Comparing the Bryn Mawr School for Women Workers and the Southern Summer School for Women Workers

Mitchell contrasts his experiences as an instructor at the Summer School for Women Workers at Bryn Mawr College in Pennsylvania during the early 1920s with those at the Southern Summer School for Women Workers at Sweet Briar College in Virginia during the late 1920s. Mitchell recalls that at Bryn Mawr, the students came from a more diverse labor pool. In addition, many of the women workers who came already had experience in unionization. In general, they were more oriented around labor activism and the focus tended to be national in scope. In contrast, the women at the Southern School were almost entirely from factory backgrounds. Few had experience with organized labor and, as a result, curriculum was different in scope.

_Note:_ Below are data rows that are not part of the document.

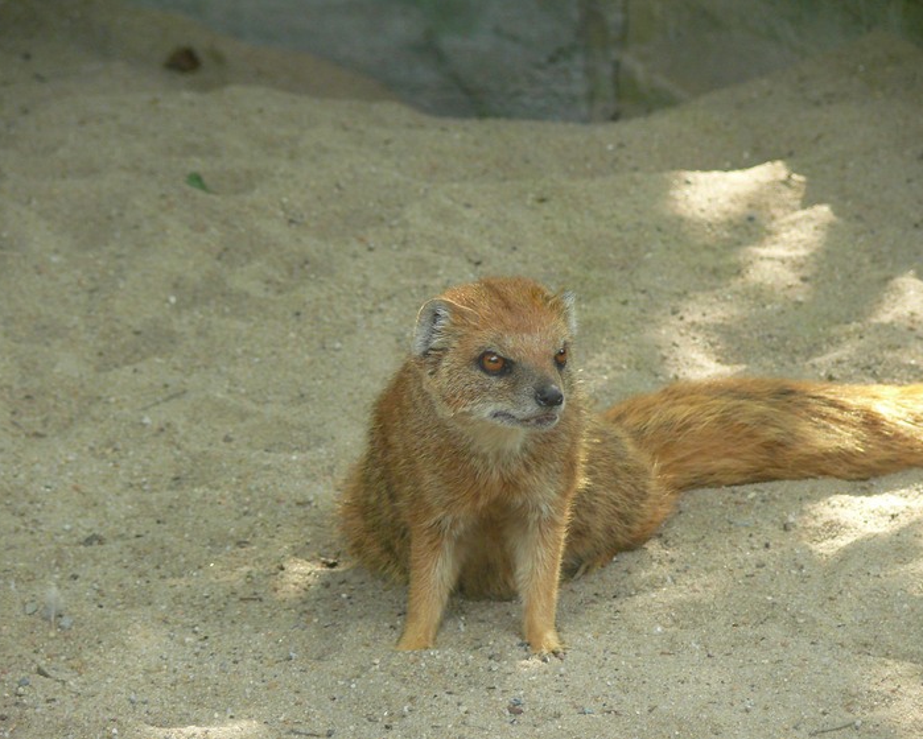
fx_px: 6177
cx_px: 489
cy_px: 370
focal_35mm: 226
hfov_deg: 8.5
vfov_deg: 6.9
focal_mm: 45.7
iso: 200
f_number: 3.6
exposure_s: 1/60
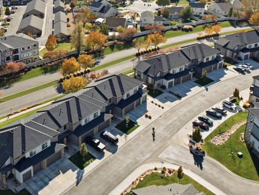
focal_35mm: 43
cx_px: 78
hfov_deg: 43.0
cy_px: 37
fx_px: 322
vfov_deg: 32.6
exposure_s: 1/4000
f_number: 2.8
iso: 120
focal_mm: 8.4
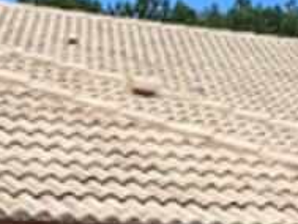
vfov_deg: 8.2
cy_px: 347
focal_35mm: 176
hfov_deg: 11.2
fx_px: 1516
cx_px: 202
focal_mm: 4.25
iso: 32
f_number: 1.8
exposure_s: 1/2358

In addition, the Southern Summer School focused more on regional labor issues.

Citing this Excerpt

Oral History Interview with Broadus Mitchell, August 14 and 15, 1977. Interview B-0024. Southern Oral History Program Collection (#4007) in the Southern Oral History Program Collection, Southern Historical Collection, Wilson Library, University of North Carolina at Chapel Hill.

Full Text of the Excerpt

Since you had been at Bryn Mawr and then came down to the Southern School, how would you compare the two?
At Bryn Mawr the workers came from a greater variety of employments, and there were more of them, and it was better financed, though we were certainly very well off at Sweet Briar. But it was hard to raise money for it, and Louise Leonard spent her whole winter going around trying to get contributions and to encourage unions to encourage their members or working women to come on these scholarships to the college. But when they went to Burnsville in particular, I think it had shrunk a good deal. I believe it continued for some time after that. You know; I don't. But I remember at Burnsville there was a deficit, we were wondering how we could recruit some funds to make up for it. And one of our tutors at Bryn Mawr had been Evelyn Preston, who became Mrs. Roger Baldwin afterwards. And Evelyn was a woman of means, and I had worked with her at Bryn Mawr so I volunteered to write her and ask if she would contribute $750.00 or whatever it was to wipe out our little deficit, and Evelyn did. Right away she sent a check, and that was very kind and that helped. But that is my recollection of the Burnsville undertaking.
They were working in those early years at a time when nothing was organized, practically, in the South. The unions were just beginning to come in.
That's right. There was more flavor of unionism at Bryn Mawr than in the Southern Summer School, as I recall. At Bryn Mawr the women in charge of the Summer School were [laughter] taken aback, I think, because hardly had the students come before they made a demand on Hilda Smith that the black maids be moved from the attic of the dormitory, where there were dormer windows and it was hot, to better quarters. It was one of those things that hadn't occurred even to the most farsighted and devoted planners, that as they were inviting union women to come, they were going to ask for union conditions or something approaching it for the help. Hilda Smith responded right away, and they were able to meet the requests of these people, and so everything was all right. But in the South there wasn't that, and there was much more sameness of personnel and of environment and experience of the workers. At Bryn Mawr they had come from considerable distances, and I remember there was, for instance, a woman whose work was washing the windows of trains at Chicago or someplace like that in the yards. And there were people who had been in every kind of industry, the shoe industry and clothing and . . . Whereas in the South, my recollection is that they were mostly factory workers. I think the teaching was much the same in both, the conduct of the classes and so on. One of the tutors at Sweet Briar was Amber Arthun Mrs. Clark Warburton she became afterwards. Amber died recently. She was a very fine woman who had come from the State of Washington and spent her life trying to promote education and unionism among southern women. She lived outside of Washington in later years, after she married Clark who was connected with Brookings. Lois was a principal engine of the Southern Summer School. After that I had the pleasure of being on the Board for a couple of years, but I never afterwards had close contact with the Summer School.
How were these people oriented politically?
I can't say. They had had less experience in community participation of any sort. It was an indigenous thing in the Southern Summer School. It was kind of a family thing. I mean we were all of the same background, really, or identification, and it was apt to be geared to southern problems, southern history, southern needs, whereas at Bryn Mawr it had been more national, and the whole outlook was . . . I don't know whether I should say the outlook was different; I think that as far as the faculty went, their hopes were the same. But in the Southern Summer School we had a certain sameness and primary grade atmosphere that we didn't have at Bryn Mawr. They had many more women at Bryn Mawr who had been active in their unions or plants or whatever; they were on the whole older; and there were individuals who stood out more, as I recall, at Bryn Mawr than in the southern one. Though afterwards - and not very long after that, either - some instances occurred in which southern workers took the initiative and were extremely pertinacious.